En 2004, au Théâtre Outremont, les Montréalais avaient pu assister à une version de cette pièce adaptée pour les planches, présentée alors par la compagnie française Les voisins du dessous. Douze ans plus tard, ils ont l’opportunité de renouer avec ce texte, mis en scène cette fois-ci par Delphine de Malherbe. Présentée depuis 2012 au Théâtre Antoine à Paris, la production a la particularité de changer de duo chaque mois : mis à part Lhermitte/Timsit, les spectateurs français ont pu admirer le jeu de Gérard Darmon, Dominique Pinon, Thierry Frémont, Nicolas Vaude, Richard Berry, Frank Dubosc, Bruno Solo, Samuel Le Bihan, Charles Berling, Francis Lalanne, Éric Esmonino, Patrick Chesnais ou, encore, Jean-Pierre Darroussin. Quatre ans plus tard, les Québécois ont, à leur tour, la chance de voir cette mouture d’Inconnu à cette adresse, notamment grâce, entre autres, au désir brûlant de Thierry Lhermitte de présenter le spectacle à Montréal.
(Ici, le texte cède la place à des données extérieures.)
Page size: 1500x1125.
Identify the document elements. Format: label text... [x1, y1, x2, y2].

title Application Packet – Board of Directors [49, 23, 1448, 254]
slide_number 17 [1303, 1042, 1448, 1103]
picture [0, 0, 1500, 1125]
La pièce est précédée d’un documentaire maison d’une quinzaine de minutes, présentant l’auteure ainsi que plusieurs images d’archives des années 30. Si la vidéo semble d’abord futile, elle acquiert ensuite une certaine pertinence en contextualisant de manière très accessible l’époque pré-Deuxième Guerre. Quelques informations historiques soulignées lors de la projection viennent porter un éclairage bénéfique à certaines subtilités du texte, spécialement dans les écrits de Martin.
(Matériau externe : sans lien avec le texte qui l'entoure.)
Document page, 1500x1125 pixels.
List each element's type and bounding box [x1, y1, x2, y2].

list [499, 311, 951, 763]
De facture somme toute classique, Inconnu à cette adresse se veut une lecture animée de la correspondance entre les deux hommes d’affaires et amis. Les mots et leur interprétation prennent naturellement toute la place. Pour accentuer ce sentiment, seuls quelques tableaux,  des bureaux, une petite table et des fauteuils prennent place sur scène. Aucun décor : le vide, dans un noir presque absolu autour des personnages, ajoute une dimension tragique et une distance entre les deux hommes. Durant la pièce d’à peine une heure, Max et Martin se jetteront quelques regards ; si les premiers démontrent leurs connivences, les suivants, presque glacials, pleins de rivalité, prouveront les dissentiments naissant au fil des lettres.

Thierry Lhermitte incarne avec brio cet Allemand emporté par les talents d’orateur d’Hitler, malgré ses doutes et ses interrogations. Mais c’est Patrick Timsit, dans le rôle de Max, qui s’avère être une surprise de taille. Le comédien est simplement stupéfiant ; son jeu est  d’une justesse irréprochable. Le comédien réussit à user du ton parfait pour chaque mot, chaque phrase qu’il rédige à son ancien ami ; bouleversant.

En à peine une soixantaine de pages, l'auteure d’Inconnu à cette adresse (publié, rappelons-le, en 1939) parvient à capter l'Histoire en marche et à nous faire comprendre, à travers le drame intime des deux personnages, toute la tragédie qui se joue alors en Allemagne, et qui affectera le monde entier.